# Does each jail need its own loopback or can they all share one?



## puppyboy (Oct 22, 2016)

I thought this would be clearly spelled out somewhere but if it is I can't find it.

Under the ezjail section in the handbook it includes a couple parts about creating an extra loopback for a jail. First you create it with `cloned_interfaces="lo1"` in /etc/rc.conf, and then in the example jail it creates using that loopback: `# ezjail-admin create [I]dnsjail[/I] '[I]lo1|127.0.1.1[/I],[I]em0[/I]|[I]192.168.1.50[/I]'`


What I'm not clear on, is if every jail can use this same loopback, or if I need a new one for every new jail I create. I don't see it mentioned in the jail sections of the handbook so I'm asking you guys. Which is it?


----------



## chrbr (Oct 22, 2016)

One for all is correct.


----------



## puppyboy (Oct 22, 2016)

chrbr said:


> One for all is correct.



What about the loopback IP specified in the ezjail create command? Could the 127.0.1.1 address be used for every jail? Or does a different one need to be specified? If so, how should it be incremented? 127.0.1.2? or 127.0.2.1?


----------



## Remington (Oct 22, 2016)

Loopback is only good if you want to use NAT and keep some jails separate from NIC.  In my opinion, there is no benefit by using loopback interface since firewall can block jails with IP 192.168.1.50 from NIC as well.  If your computer is behind a router with DHCP then there is no need for loopback.  If your server is at a datacenter with only one IP address then loopback does make sense.


----------



## Remington (Oct 22, 2016)

puppyboy said:


> What about the loopback IP specified in the ezjail create command? Could the 127.0.1.1 address be used for every jail? Or does a different one need to be specified? If so, how should it be incremented? 127.0.1.2? or 127.0.2.1?

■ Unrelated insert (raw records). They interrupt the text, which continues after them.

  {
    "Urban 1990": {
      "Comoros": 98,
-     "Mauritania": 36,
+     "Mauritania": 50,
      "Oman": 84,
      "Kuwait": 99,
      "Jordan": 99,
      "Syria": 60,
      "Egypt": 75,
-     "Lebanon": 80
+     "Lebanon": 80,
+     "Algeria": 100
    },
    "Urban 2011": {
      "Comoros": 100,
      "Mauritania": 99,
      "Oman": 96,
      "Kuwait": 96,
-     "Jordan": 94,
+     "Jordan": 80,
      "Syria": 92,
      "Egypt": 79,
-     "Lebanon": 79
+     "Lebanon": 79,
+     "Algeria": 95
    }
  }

No its not required for every jail. It has to be in the same subnet so it would be 127.0.1.1, 127.0.1.2, 127.0.1.3


----------



## chrbr (Oct 22, 2016)

puppyboy said:


> What about the loopback IP specified in the ezjail create command? Could the 127.0.1.1 address be used for every jail?


127.0.1.1 for all jails is ok. Of course you can assign 192.168.1.51 and so on for the jails, too. Then the NIC can be addressed by the jails directly. I think this is the message of Remington. I use loopback that my jails can communicate with the base system directly via mail and so on.

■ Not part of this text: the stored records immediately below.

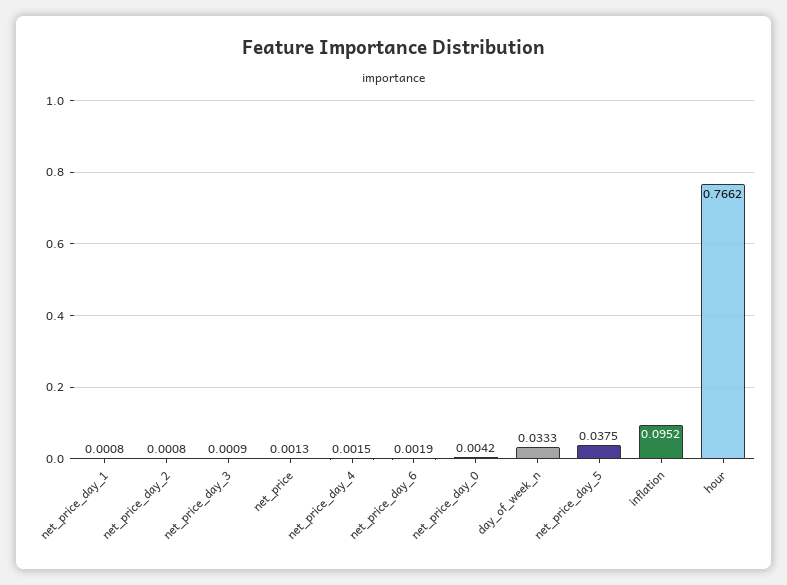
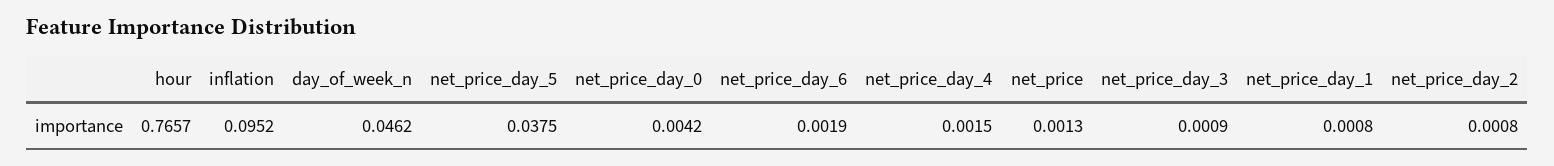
  {
    "net_price_day_1": 0.0008,
    "net_price_day_2": 0.0008,
    "net_price_day_3": 0.0009,
    "net_price": 0.0013,
    "net_price_day_4": 0.0015,
    "net_price_day_6": 0.0019,
    "net_price_day_0": 0.0042,
-   "day_of_week_n": 0.0333,
+   "day_of_week_n": 0.0462,
    "net_price_day_5": 0.0375,
    "inflation": 0.0952,
-   "hour": 0.7662
+   "hour": 0.7657
  }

For example one jail might be used for a web browser. Then you connect the jail to the NIC by assigning an address from the range of your base. Or you use communication via the loopback interface. Then it needs a proxy on the base system (what I do using privoxy listening at the loopback interface) or NAT.

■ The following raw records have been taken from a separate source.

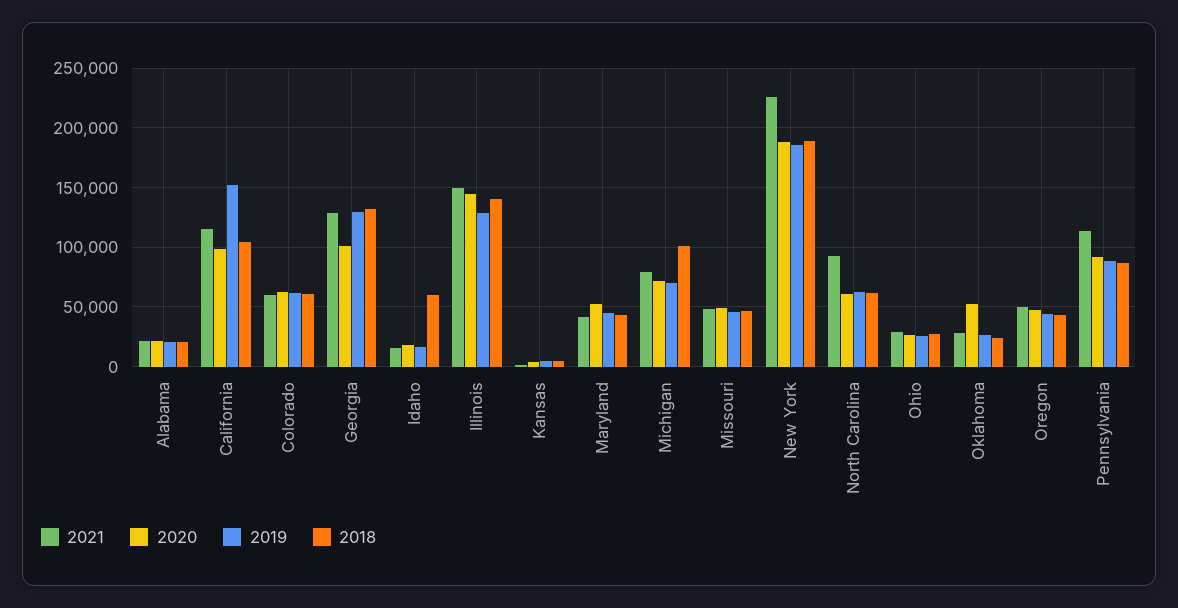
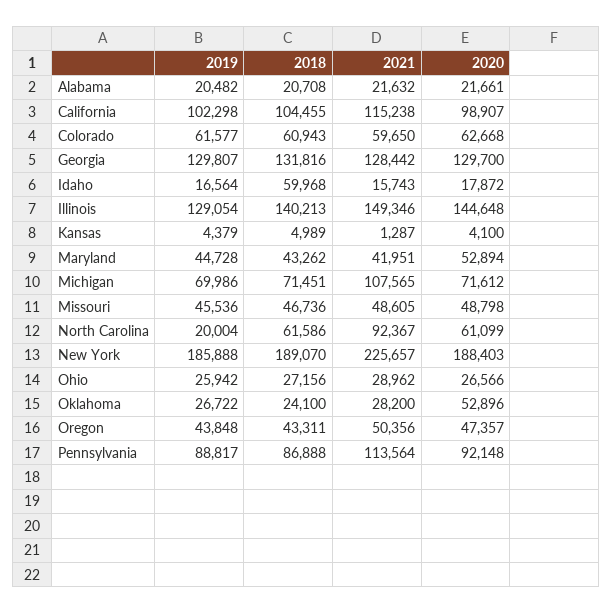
  {
    "2021": {
      "Alabama": 21632,
      "California": 115238,
      "Colorado": 59650,
      "Georgia": 128442,
      "Idaho": 15743,
      "Illinois": 149346,
      "Kansas": 1287,
      "Maryland": 41951,
-     "Michigan": 80000,
+     "Michigan": 107565,
      "Missouri": 48605,
      "New York": 225657,
      "North Carolina": 92367,
      "Ohio": 28962,
      "Oklahoma": 28200,
      "Oregon": 50356,
      "Pennsylvania": 113564
    },
    "2020": {
      "Alabama": 21661,
      "California": 98907,
      "Colorado": 62668,
-     "Georgia": 100000,
+     "Georgia": 129700,
      "Idaho": 17872,
      "Illinois": 144648,
      "Kansas": 4100,
      "Maryland": 52894,
      "Michigan": 71612,
      "Missouri": 48798,
      "New York": 188403,
      "North Carolina": 61099,
      "Ohio": 26566,
      "Oklahoma": 52896,
      "Oregon": 47357,
      "Pennsylvania": 92148
    },
    "2019": {
      "Alabama": 20482,
-     "California": 150000,
+     "California": 102298,
      "Colorado": 61577,
      "Georgia": 129807,
      "Idaho": 16564,
      "Illinois": 129054,
      "Kansas": 4379,
      "Maryland": 44728,
      "Michigan": 69986,
      "Missouri": 45536,
      "New York": 185888,
-     "North Carolina": 60000,
+     "North Carolina": 20004,
      "Ohio": 25942,
      "Oklahoma": 26722,
      "Oregon": 43848,
      "Pennsylvania": 88817
    },
    "2018": {
      "Alabama": 20708,
      "California": 104455,
      "Colorado": 60943,
      "Georgia": 131816,
      "Idaho": 59968,
      "Illinois": 140213,
      "Kansas": 4989,
      "Maryland": 43262,
-     "Michigan": 100000,
+     "Michigan": 71451,
      "Missouri": 46736,
      "New York": 189070,
      "North Carolina": 61586,
      "Ohio": 27156,
      "Oklahoma": 24100,
      "Oregon": 43311,
      "Pennsylvania": 86888
    }
  }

I am not sure if a loopback interface is mandatory for a jail or not. In doubt follow Remington.


----------



## Remington (Oct 22, 2016)

Loopback is not mandatory since you can assign 192.168.1.51, 192.168.1.52 and so on if you're behind a router or have multiple assigned static IP addresses provided by datacenter.


----------



## puppyboy (Oct 22, 2016)

Sounds like this is a topic that could merit its own page in the handbook.
Thanks for your answers. I think I see how I need to set things up.


----------